Understanding the proof of the Implicit Mapping Theorem

Question

I am following Advanced Calculus of Several Variables by C.H. Edwards, Jr. I failed to build the logic of the theorem III-$3.4$ stated below,

Theorem $3.4$: Let the mapping $G: \mathscr{R}^{m+n} \rightarrow \mathscr{R}^{n}$ be $\mathscr{C}^{1}$ in a neighborhood of the point $(a,b)$ where $G(a,b)=0$. If the partial derivative matrix $D_{2} G(a, b)$ is nonsingular, then there exists a neighborhood $U$ of $a$ in $\mathscr{R}^{m}$, a neighborhood $W$ of $(a, b)$ in $\mathscr{R}^{m+n}$, and a $\mathscr{C}^{1}$ mapping $h: U \rightarrow \mathscr{R}^{n}$, such that $y=h(x)$ solves the equation $G(x, y)=0$ in $W$.

In particular, the implicity defined mapping $h$ is the limit of the sequence of successive approximations defined inductively by,

$$ \begin{aligned} &\qquad h_{0}(\mathbf{x})=\mathbf{b}, \quad h_{k+1}(\mathbf{x})=h_{k}(\mathbf{x})-D_{2} G(\mathbf{a}, \mathbf{b})^{-1} G\left(\mathbf{x}, h_{k}(\mathbf{x})\right) \end{aligned} $$

for $\mathbf{x} \in U$.

Theorem $3.3$: Suppose that the mapping $f:\mathscr{R}^n\rightarrow\mathscr{R}^n$ is $\mathscr{C}^1$ in a neighborhood $W$ of the point $a$, with the matrix $f'(a)\neq 0$ then $f$ is locally invertible - there exist neighborhoods $U\subset W$ of $a$ and $V$ of $b=f(a)$ and a one-to-one $\mathscr{C}^1$ mapping $g:V\rightarrow W$ such that $$g(f(x))=x\quad\text{for } x \in U,$$ $$f(g(y))=y\quad\text{for } y \in W$$In particular, the local inverse $g$ is the limit of the sequence $\{g_k\}_{k=0}^\infty$ of successive approximations defined inductively by $$g_0(y)=a,\quad g_{k+1}(y)=g_k(y)-f'(a)^{-1}[f(g_k(y))-y]$$

Question $1$:

What I understand, inverse function theorem use implicit function theorem to guarantee there exist a relationship (function) of $y$ in term of $x$ (not explicitly). But the iterative form doesn't make sense to me. Like "Why applying inverse Jocobian $(f'(a)^{-1})$ on $[f(g_k(y))-y]$ we get better and better approximation of $g(y)?$". Because What I know is, "Jacobian approximate $f$ locally by a linear transformation". Then

what information encoded in the $f'(a)^{-1}$ for theorem $3.3$ and $D_{2} G(\mathbf{a}, \mathbf{b})^{-1}$ for theorem $3.4$?

Stored data entries -

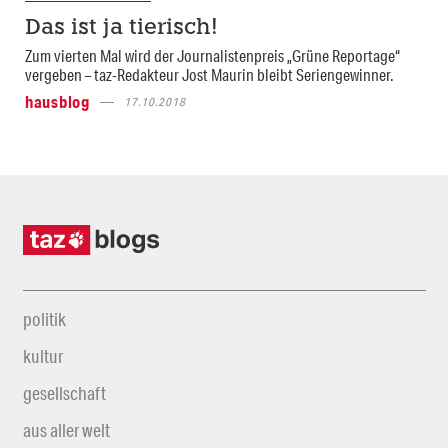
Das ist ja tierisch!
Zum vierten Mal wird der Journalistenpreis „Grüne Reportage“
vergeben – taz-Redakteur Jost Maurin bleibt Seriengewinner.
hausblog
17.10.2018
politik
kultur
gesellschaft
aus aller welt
* * *
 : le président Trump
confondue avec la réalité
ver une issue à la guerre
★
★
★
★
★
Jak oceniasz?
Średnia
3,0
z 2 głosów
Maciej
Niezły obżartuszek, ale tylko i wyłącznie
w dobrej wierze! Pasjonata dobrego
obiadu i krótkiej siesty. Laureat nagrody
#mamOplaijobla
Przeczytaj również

Prompt 1 - In one to three sentences, explain why the iterative form doesn't make sense to the writer of the implicit mapping theorem question.
Prompt 2 - Give again, word for word, the part of the implicit mapping theorem question from "What I understand, inverse" up to and including "for theorem $3.4$?".

Response 1 - What the writer knows is that the Jacobian approximates $f$ locally by a linear transformation. From that alone, they can't see why applying the inverse Jacobian $f'(a)^{-1}$ to $[f(g_k(y))-y]$ should give better and better approximations of $g(y)$.

Response 2 -
What I understand, inverse function theorem use implicit function theorem to guarantee there exist a relationship (function) of $y$ in term of $x$ (not explicitly). But the iterative form doesn't make sense to me. Like "Why applying inverse Jocobian $(f'(a)^{-1})$ on $[f(g_k(y))-y]$ we get better and better approximation of $g(y)?$". Because What I know is, "Jacobian approximate $f$ locally by a linear transformation". Then

what information encoded in the $f'(a)^{-1}$ for theorem $3.3$ and $D_{2} G(\mathbf{a}, \mathbf{b})^{-1}$ for theorem $3.4$?